Мы с Абе так и не заснули. Сидя на стульях в столовой и потягивая чай, мы говорили о Бухенвальде.
– Помнишь посылки из Красного Креста? – спросил он меня.
Конечно, я помнил.
Бухенвальдское подполье устроило так, чтобы посылки для политических заключенных от Красного Креста пошли не им, а детям. Взрослые мужчины, терзаемые голодом, сразу же согласились передать эти посылки – с тушенкой, конфетами, теплыми носками и свитерами, – мальчишкам, из которых самым младшим было не больше семи лет. Когда мы с Абе получили свои посылки, то сразу вскрыли коробки и высыпали содержимое, включая портянки и грелки для ушей, на кровати, чтобы скорей добраться до самого желанного – шоколада. Мы не видели шоколада и вообще ничего сладкого с тех пор, как Германия оккупировала Польшу. Мы осторожно разорвали золотистую фольгу и выложили шоколадки перед собой. Полюбовавшись ими некоторое время, мы осторожно, уверенные, что это шутка и, когда мы откроем глаза, шоколад исчезнет, взяли свои плитки. Мы оба лизали шоколад, как мороженое, боясь откусить, потому что десны у нас болели, а зубы расшатались и прогнили из-за недоедания.
Я не хотел, чтобы Абе уезжал, но знал, что так надо.
Глава тринадцатая Я проспал.
Кинув взгляд на кровать Абе, я увидел, что с нее уже сняли постельное белье. Поношенный коричневый чемодан с кожаными ремнями, в который он упаковал свои скудные пожитки, включая фотографии, сделанные в Экуи, исчез.

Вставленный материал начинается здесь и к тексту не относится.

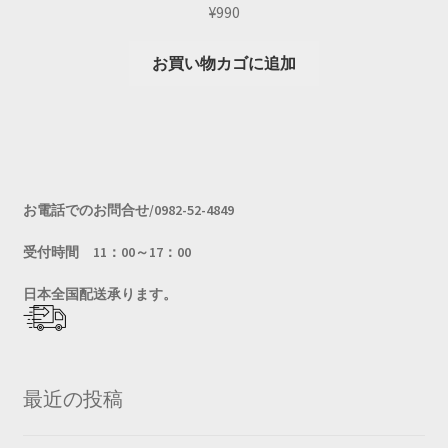
¥
990
お買い物カゴに追加
お電話でのお問合せ/0982-52-4849
受付時間 11：00～17：00
日
本全国配送承ります。
最近の投稿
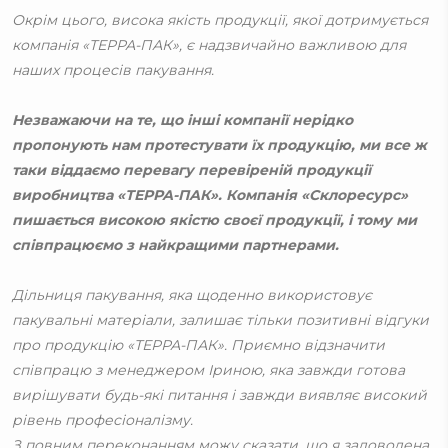
Окрім цього, висока якість продукції, якої дотримується
компанія «ТЕРРА-ПАК», є надзвичайно важливою для
наших процесів пакування.
Незважаючи на те, що інші компанії нерідко
пропонують нам протестувати їх продукцію, ми все ж
таки віддаємо перевагу перевіреній продукції
виробництва «ТЕРРА-ПАК». Компанія «Склоресурс»
пишається високою якістю своєї продукції, і тому ми
співпрацюємо з найкращими партнерами.
Дільниця пакування, яка щоденно використовує
пакувальні матеріали, залишає тільки позитивні відгуки
про продукцію «ТЕРРА-ПАК». Приємно відзначити
співпрацю з менеджером Іриною, яка завжди готова
вирішувати будь-які питання і завжди виявляє високий
рівень професіоналізму.
З повним переконанням можу сказати, що я задоволена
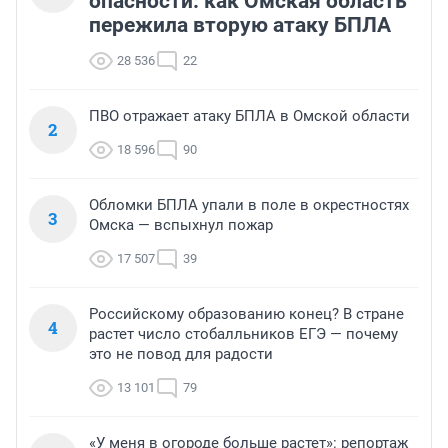
опасности: как Омская область
пережила вторую атаку БПЛА
28 536
22
ПВО отражает атаку БПЛА в Омской области
2
18 596
90
Обломки БПЛА упали в поле в окрестностях
3
Омска — вспыхнул пожар
17 507
39
Российскому образованию конец? В стране
4
растет число стобалльников ЕГЭ — почему
это не повод для радости
13 101
79
«У меня в огороде больше растет»: репортаж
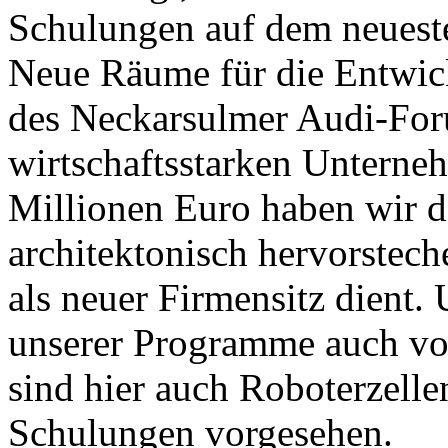
Schulungen auf dem neueste
Neue Räume für die Entwick
des Neckarsulmer Audi-For
wirtschaftsstarken Unternehm
Millionen Euro haben wir do
architektonisch hervorstech
als neuer Firmensitz dient
unserer Programme auch vor
sind hier auch Roboterzelle
Schulungen vorgesehen.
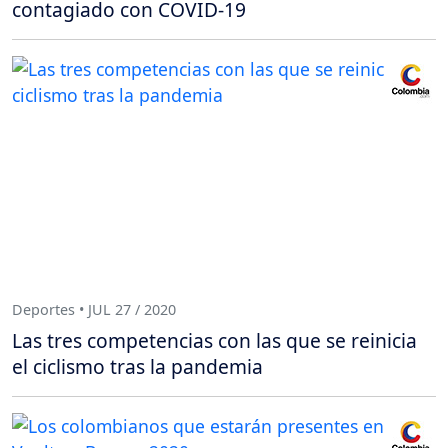
contagiado con COVID-19
Deportes • JUL 27 / 2020
Las tres competencias con las que se reinicia
el ciclismo tras la pandemia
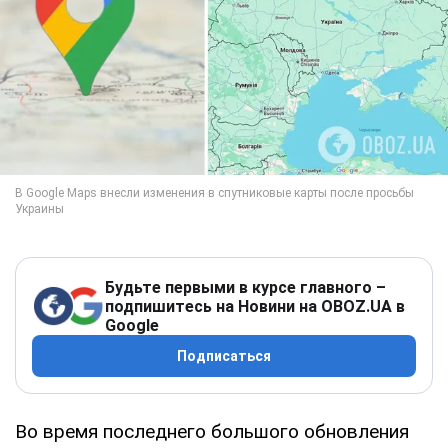
Будьте первыми в курсе главного –
подпишитесь на Новини на OBOZ.UA в
Google
Подписаться
Во время последнего большого обновления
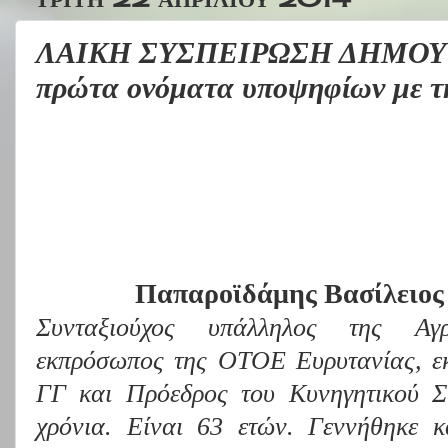
ΛΑΙΚΗ ΣΥΣΠΕΙΡΩΣΗ ΔΗΜΟΥ
πρώτα ονόματα υποψηφίων με τ
Παπαροϊδάμης Βασίλειος
Συνταξιούχος υπάλληλος της Α
εκπρόσωπος της ΟΤΟΕ Ευρυτανίας, εκ
ΓΓ και Πρόεδρος του Κυνηγητικού Σ
χρόνια. Είναι 63 ετών. Γεννήθηκε κ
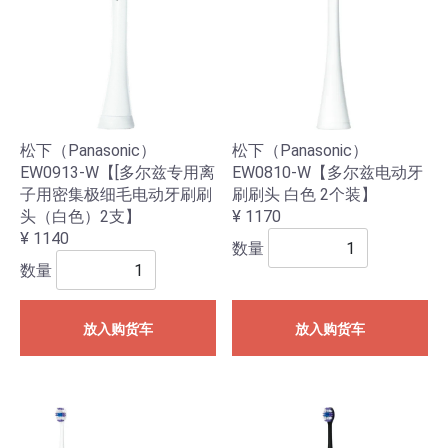
松下（Panasonic）
松下（Panasonic）
EW0913-W【[多尔兹专用离
EW0810-W【多尔兹电动牙
子用密集极细毛电动牙刷刷
刷刷头 白色 2个装】
头（白色）2支】
¥ 1170
¥ 1140
数量
数量
放入购货车
放入购货车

В панике я выскочил из постели. Не завязывая шнурков на ботинках, я кинулся вниз по лестнице, перепрыгивая через две, три, а то и четыре ступеньки, летя на полной скорости в столовую. Его там не было. Мадам Минк сказала, что он уже уехал, но если я поспешу, то смогу догнать его на трамвайной остановке.
Ноги у меня быстро устали, мышцы разболелись от бега. Я чувствовал, как печет мозоль на пятке. Тем не менее я добрался, запыхавшийся и обессиленный, до остановки.
Было раннее утро, и толпа французских рабочих теснилась на платформах.
Я вклинился в нее и стал петлять между людьми, но Абе нигде не видел. Подпрыгивая, чтобы посмотреть сверху, я начал звать его по имени. Подошел трамвай, и большая часть толпы загрузилась в него, а я один остался на платформе.
Плечи у меня упали, и я тяжело вздохнул. Возможно, мы больше никогда не увидимся.
– Ромек! – услышал я чей-то голос. Подняв голову, я увидел Абе на противоположной стороне. Профессор стоял рядом с ним. Абе и профессор замахали мне руками, зовя к себе. Я начал слезать с платформы, чтобы перебежать через пути, но тут кондуктор, проходивший мимо, схватил меня за шиворот и вытащил обратно. Он указал пальцем на выход. Я, на идише, стал объяснять, что мне надо попасть к другу на противоположную платформу. Кондуктор что-то рявкнул по-французски; ноздри у него раздувались, а глаза сверкали.